しかし、「お館様」は一体どうなったのだろう……。
「あの、『お館様』のお身体はどの様に……?」
多分、全部を癒す事は出来ていない。手を握った時に、「無理」だとはっきりと分かってしまった。
でも少しはマシになっていると思いたいのだけれども……。
「お館様は、随分と楽になったと仰っていらっしゃいましたよ。
近頃は殆ど歩く事が出来なくなっていたそうですが、今はちゃんと自分の足で歩ける、と」
そう言ってしのぶさんは「頑張りましたね」と、頭を撫でてくる。ちょっと気恥ずかしい。
どの程度良くなったのかはあまり実感は湧かないが、少なくとも多少はマシに出来た様だ。
それが分かれば十分だった。
「それは良かったです。少しでも『お館様』に恩をお返し出来たなら……」
どんな医者にも匙を投げられてしまっていた「お館様」を、完治こそ出来ずとも確かに癒してみせた事によって、どうやら面識が無かった柱の人達も信じてくれる気になったらしい。
とは言えそうなると逆に、その力で一体何が出来るのかと言う質問のオンパレードになってしまってそれはそれで大変な事になった。
特に、「派手」が口癖であるらしい音柱の宇髄天元さんと、あまり周囲の事に関心がある様には見えなかったが鬼殺に関しては物凄く興味があるらしい霞柱の時任無一郎くん、そしてやっぱり玄弥ととても顔が似ている風柱の不死川実弥さんはかなり興味があるらしくて、色々と質問攻めに遭う事になった。
白蛇を連れている蛇柱の伊黒尾芭内さんはと言うと観察に徹する事にしたらしくじっとこっちを見ているだけだし、恋柱の甘露寺蜜璃さんは何だか可愛らしい感じにくるくると表情を変えている。
炭治郎の恩人であり兄弟子に当たるという水柱の冨岡義勇さんは、「無」の様な目で何処かを見ていた。
悲鳴嶼さんは「お館様」の体調が僅かにでも良くなった事が嬉しいのか、「南無阿弥陀仏……」と唱えながらも嬉しそうな涙を流して。煉獄さんは何時もの様子で、しのぶさんは少し心配そうな顔をしていた。

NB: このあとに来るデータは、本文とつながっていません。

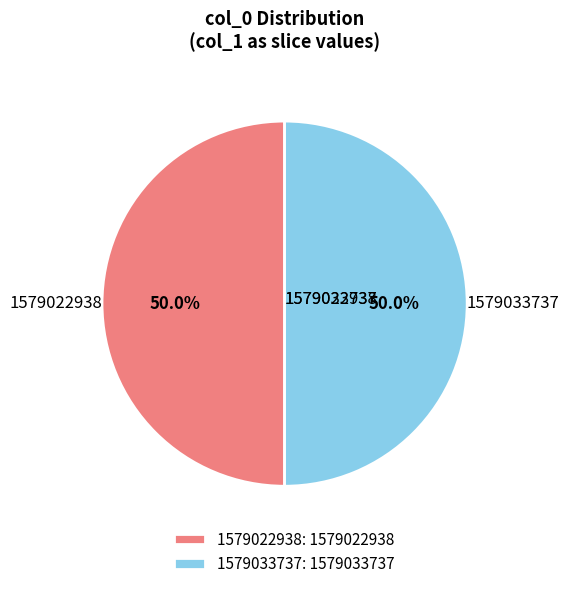

To the nearest percent, what is the difference between the 1579022938 and 1579033737 slice percentages?

0%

一度手合わせをしてみたいだなんて声も上がったので、それには断固として首を横に振った。
力試しみたいなものなのだとは分かっているが、人にこんな力を向けてはいけない。
ペルソナの力を使って全力で戦って良いのは、マーガレットさんみたいな人相手の時だけだと思う。
この力は、人を傷付ける為のものでは無い。少なくとも自分にとってはそうだ。
そもそも、よっぽどの事が無いと、「戦い」に意識が切り替わらなくてペルソナの力をまともに使えないと思う。
今の自分に出来る事を大体説明し終わって、柱の人達の質問攻めを答えられる限りどうにか捌き切った頃には、そろそろ日が沈みそうになっていた。
鬼殺の時間が迫っている事で、その場は一旦解散となる。
また何処かで柱の人に呼び出されるのかもしれないけれど……まあその時はその時だ。
自分も蝶屋敷に帰るなり、何処かに任務に向かうなりしようと、その場を離れようとしたその時。
突然後ろから肩を掴まれた
敵意は無いその行動に反応が一瞬遅れてしまい、それに驚いて見上げると。
肩を掴んでいたのは音柱の宇髄さんだった。
「よお、ちょっと付き合って貰いたい任務があるんだが、大丈夫か?」
何やら真剣な表情のそれを断る理由など特には無くて。勿論だ、と頷いた。